World’s First Non-Domesticated Animal Known Case

According to Calle, the four-year-old Malayan tiger, Nadia, was tested for the virus on April 2, after developing a dry cough in late March. Two Siberian tigers, three African lions and Nadia’s sister, have had coughs and a loss of appetite, and are yet to be tested. There are seven cats in the zoo that are expected to recover and are under veterinary care.

In a news release, the nonprofit that runs the Bronx Zoo, the Wildlife Conservation Society cautioned that how the disease might progress in animals is still unknown.

A number of diagnostic tests and blood work were done by the veterinary team when Nadia first started showing symptoms. Calle says, “We, of course, did the COVID testing, considering all that’s been going on in New York. After sedating Nadia, the team took samples at the zoo. The samples were sent for testing to the University of Illinois College of Veterinary Medicine Veterinary Diagnostic Laboratory and New York State Diagnostic Laboratory at Cornell University. There is no competition for testing between the tests done for people and for animals as it is not the same type of test that health care providers give to people.”

There is currently no evidence that domestic or captive wild animals can spread the novel coronavirus to people, according to the USDA and the Centers for Disease Control and Prevention.

What happens now?

Calle says, there are so many questions that are still unanswered, including if tigers and lions, when compared to other animals, are more susceptible to coronavirus, because all of this is completely new. Apart from the tiger that tested positive for coronavirus in the zoo, none of the other big cats are showing any symptoms, the big cats including a puma, an Amur leopard, a clouded leopard, cheetahs, and snow leopards.

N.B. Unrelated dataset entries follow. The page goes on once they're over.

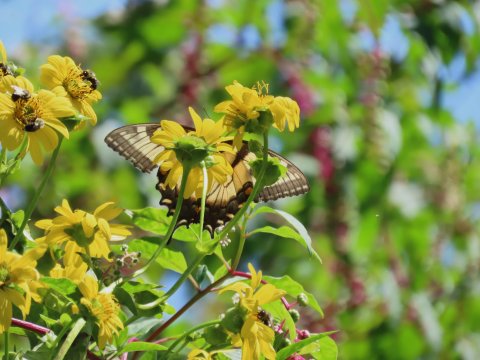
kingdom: Animalia
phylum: Arthropoda
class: Insecta
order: Lepidoptera
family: Papilionidae
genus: Pterourus
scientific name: Pterourus glaucus
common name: Eastern Tiger Swallowtail
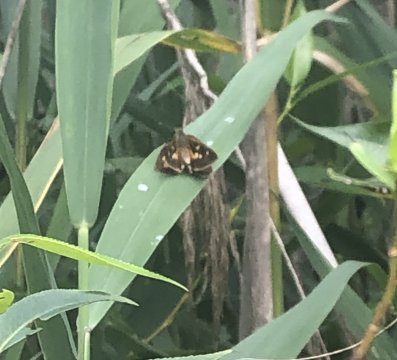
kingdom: Animalia
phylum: Arthropoda
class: Insecta
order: Lepidoptera
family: Hesperiidae
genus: Poanes
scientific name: Poanes viator
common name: Broad-winged Skipper
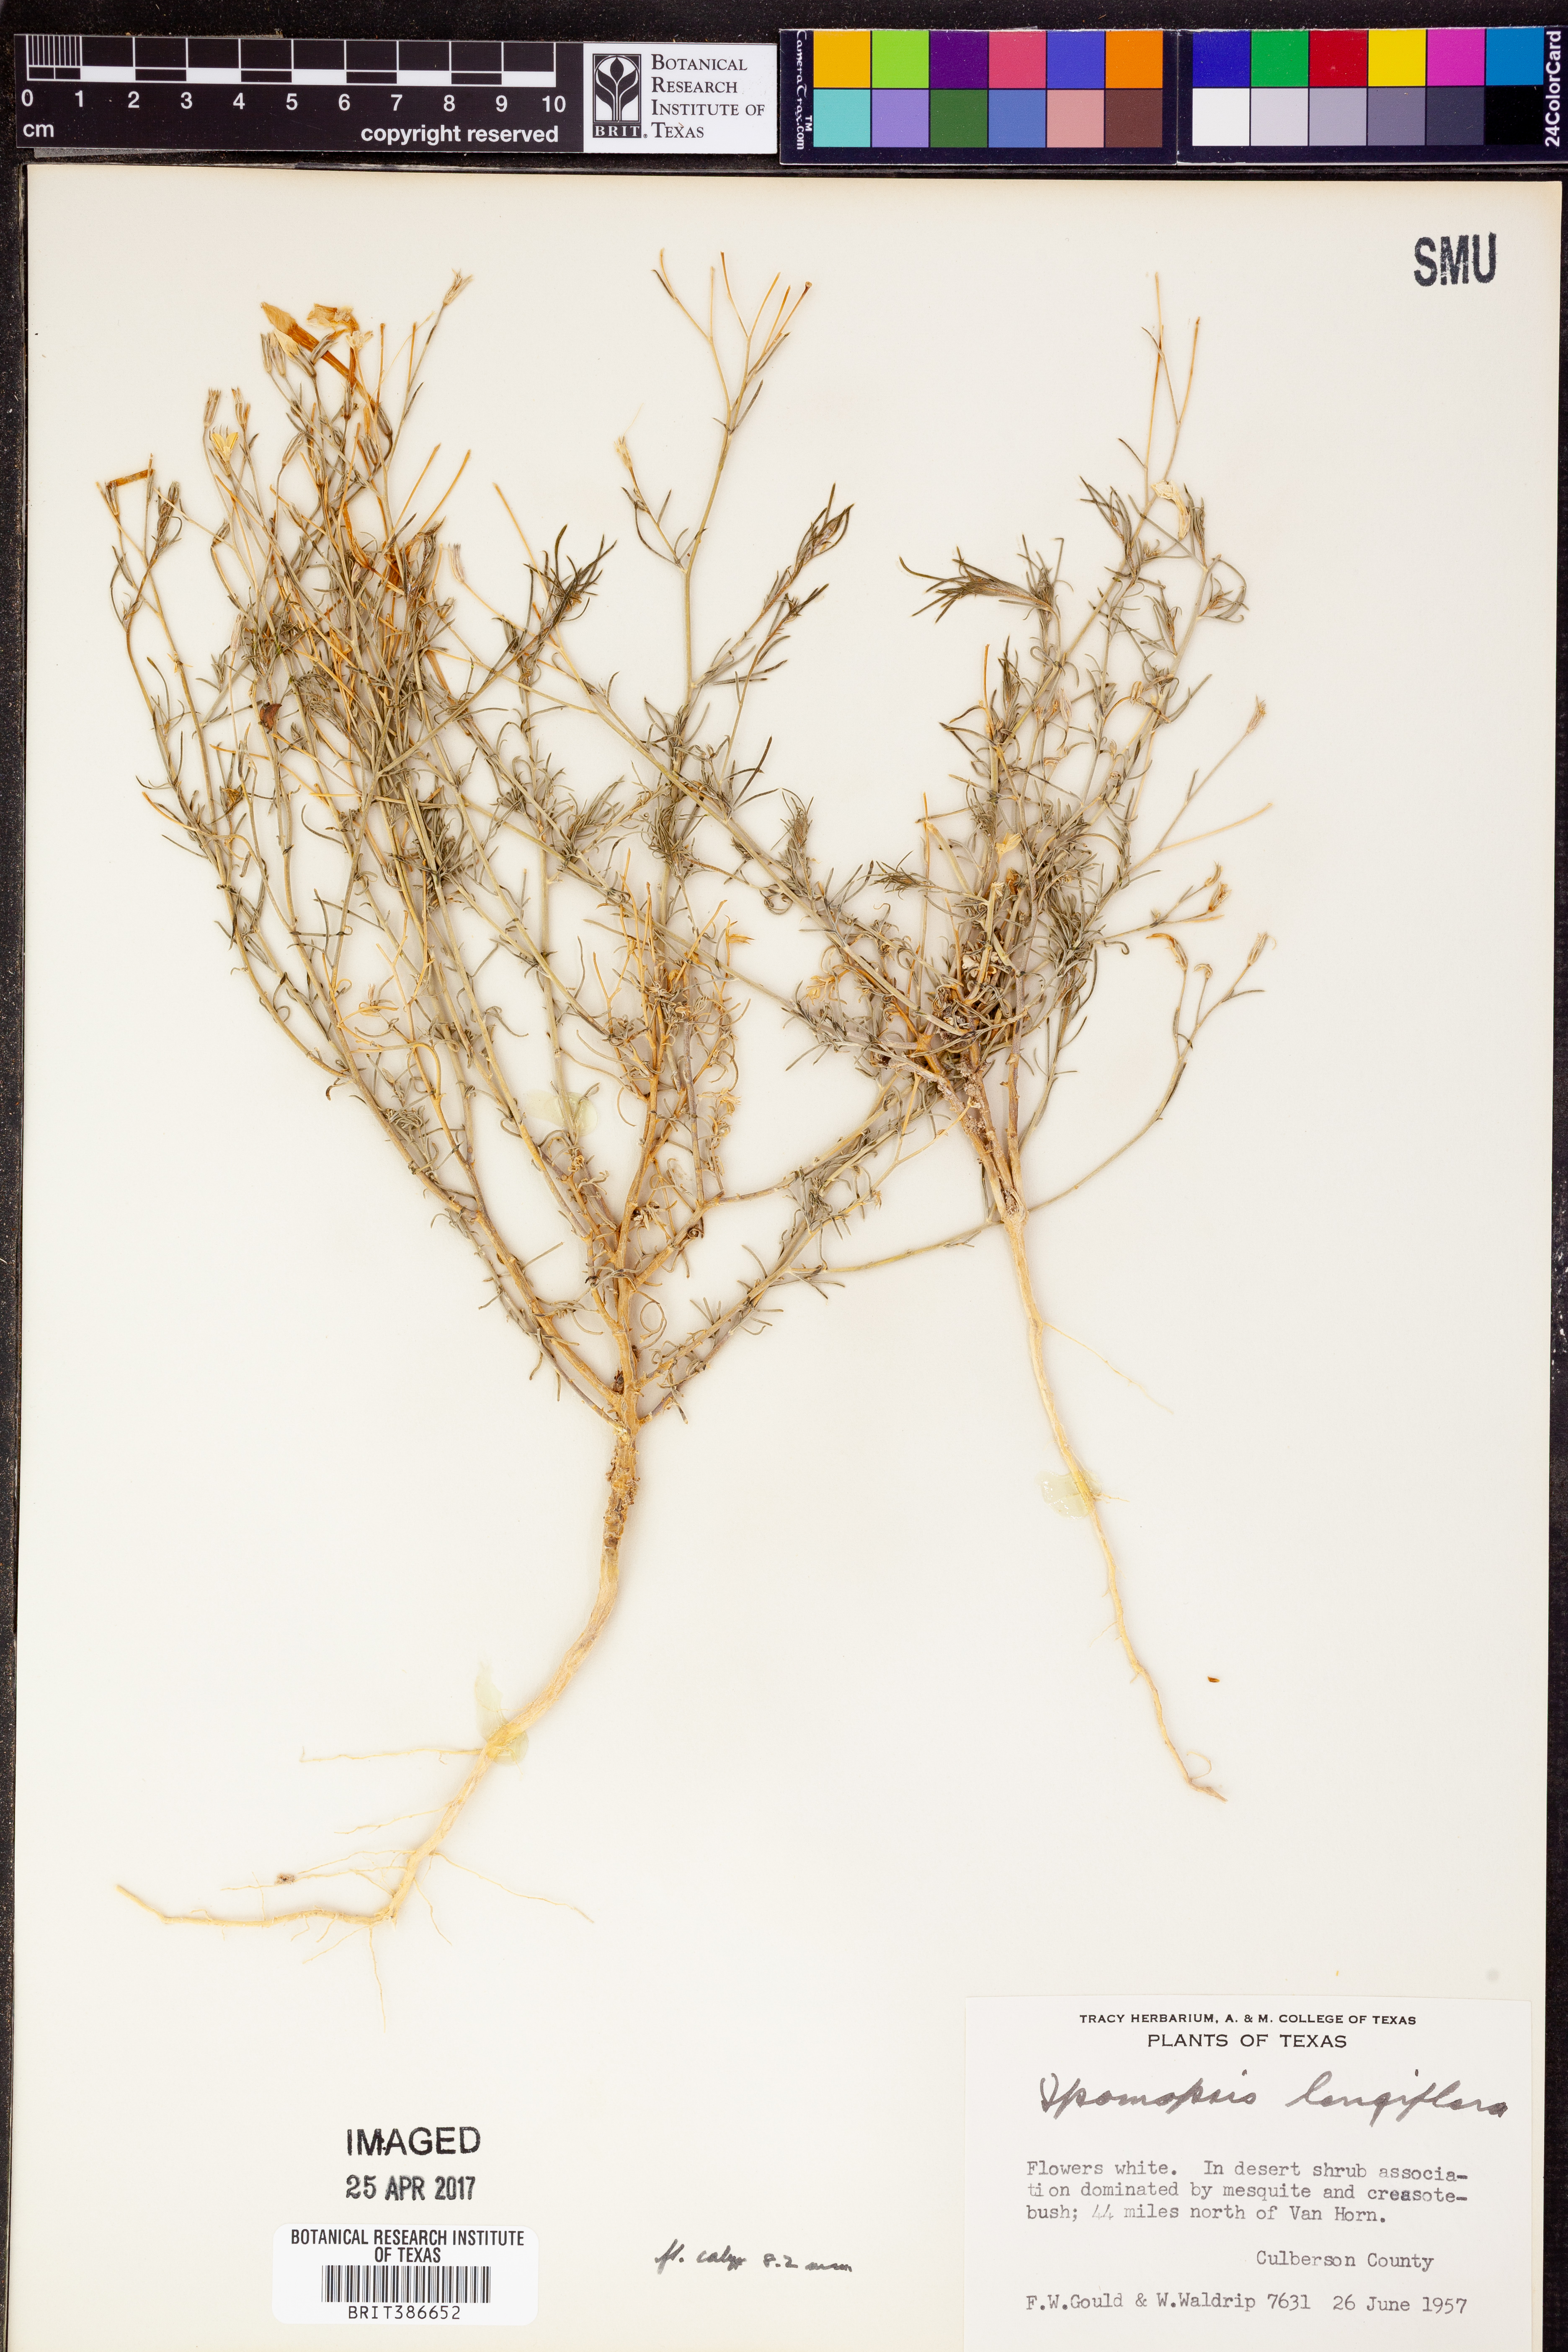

As great apes can easily catch respiratory illnesses from humans, around the country, zookeepers have been making extra efforts to protect great apes in their care. Apes may be particularly susceptible to coronavirus, warned the experts.

The diagnostic information will be shared widely with the zoo and scientific community, from the Bronx Zoo team. “I have a hunch that other likely cases will turn up, I suspect that there are other cases, we have shared the known information so far,” said Calle.

At Panthera, a global big cat conservation organization, the chief scientist and tiger program director, John Goodrich is concerned for populations of the wild tiger. He said, “In the wild, big cats like lions and tigers are already facing a number of threats to their survival. The COVID-19 virus could develop into a very serious concern for the future of these species if the virus jumps to wild big cat populations and becomes a significant cause of mortality.”